Daughters Katy and Maggie and son-in-law Austin have gone back to the coasts – D.C. and San Francisco.
It finally snowed here in Minnesota (righting a cosmic wrong).
Christmas is over and I’m feeling the let-down. I’m sitting by the fire in our kitchen at dusk with a cup of hot chocolate as I write this. Maggie insists I call it hot chocolate instead of cocoa. No idea why.
The Christmas decorations are packed away til next year. Ornaments made with chubby hands and glue of love. Unusual baubles brought from far flung places. Decorations marking special times.
As I pack up Christmas I feel so conflicted…
I love and hate this time of year.
I hate it that it’s the end of my favorite season. The end of twinkle lights and anticipation, shining stars and awe-struck shepherds. Putting things away is such a mark of endings, while Jesus is the celebration of new beginnings that I love.
Jesus. Every-day grace and fresh starts. Every day. Not just at Christmas and not just at New Years.
As I’m taking down decorations and wrapping up the creche I get to thinking there’s really no way to pack Jesus away.

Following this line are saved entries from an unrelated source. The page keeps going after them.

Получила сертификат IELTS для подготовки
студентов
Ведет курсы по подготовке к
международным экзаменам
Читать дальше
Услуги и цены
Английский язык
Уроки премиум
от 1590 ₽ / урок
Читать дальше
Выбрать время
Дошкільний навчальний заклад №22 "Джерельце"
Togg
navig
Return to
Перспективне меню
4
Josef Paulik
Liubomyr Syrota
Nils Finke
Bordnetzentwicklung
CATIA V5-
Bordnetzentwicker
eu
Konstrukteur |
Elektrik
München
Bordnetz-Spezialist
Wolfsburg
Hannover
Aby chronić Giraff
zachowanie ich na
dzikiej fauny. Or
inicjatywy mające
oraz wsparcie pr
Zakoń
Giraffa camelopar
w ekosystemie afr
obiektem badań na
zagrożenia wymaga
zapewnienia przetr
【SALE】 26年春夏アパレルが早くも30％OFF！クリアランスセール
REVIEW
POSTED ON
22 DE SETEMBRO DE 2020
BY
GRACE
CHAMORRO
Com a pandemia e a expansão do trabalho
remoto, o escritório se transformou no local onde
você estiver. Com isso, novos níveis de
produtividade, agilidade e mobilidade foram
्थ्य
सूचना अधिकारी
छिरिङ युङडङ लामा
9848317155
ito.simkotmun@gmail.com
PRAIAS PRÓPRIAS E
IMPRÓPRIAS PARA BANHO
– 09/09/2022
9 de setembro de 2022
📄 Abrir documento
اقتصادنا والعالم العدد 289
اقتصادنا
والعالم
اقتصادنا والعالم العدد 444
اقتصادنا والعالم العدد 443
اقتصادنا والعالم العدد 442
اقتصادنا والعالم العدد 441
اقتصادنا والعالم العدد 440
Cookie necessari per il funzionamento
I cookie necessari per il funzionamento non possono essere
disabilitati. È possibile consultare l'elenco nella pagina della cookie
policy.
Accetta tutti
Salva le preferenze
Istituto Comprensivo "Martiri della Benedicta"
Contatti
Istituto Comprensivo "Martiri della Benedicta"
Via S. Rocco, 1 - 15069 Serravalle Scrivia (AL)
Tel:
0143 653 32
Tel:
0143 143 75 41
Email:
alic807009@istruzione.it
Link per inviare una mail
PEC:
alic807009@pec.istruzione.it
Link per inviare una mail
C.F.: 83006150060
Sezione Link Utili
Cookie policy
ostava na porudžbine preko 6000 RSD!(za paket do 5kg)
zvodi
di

I think of this Frederick Buechner quote:
“Those who believe in God can never in a way be sure of him again. Once they have seen him in a stable, they can never be sure where he will appear or to what lengths he will go or to what ludicrous depths of self-humiliation he will descend in his wild pursuit of us.
If holiness and the awful power and majesty of God were present in the least auspicious of all events, this birth of a peasant’s child, then there is no place or time so lowly and earthbound but that holiness can be present there, too.
And this means that we are never safe, that there is no place where we can hide from God, no place where we are safe from his power to break in two and recreate the human heart because it is just where he seems most helpless that he is most strong, and just where we least expect him that he comes most fully.”
Isn’t that great? “no place or time so lowly and earthbound but that holiness can be present there, too…”
The decorations that heralded Jesus’ birth may be packed away, but He is not. He’s here! Among us and in us and around us…holiness invading and redeeming the ordinary and the ugly and the broken.
The holy is hiding in the humble.
Jesus is not just found in the dramatic, but also waiting to be discovered amid dirty dishes, diapers and dead-ends.
Today, is an “after Christmas” day, a back-to-routine and back-to-work day, but we continue to look for the fingerprints of God amidst the smudges of sticky toddler hands, in the wrinkles of an elderly hand we grasp, around the table as we hold hands to pray.
The breath of heaven is still here, to be felt gentle on our face if we pay attention.
Where are you seeing everyday grace and the fingerprints of God today?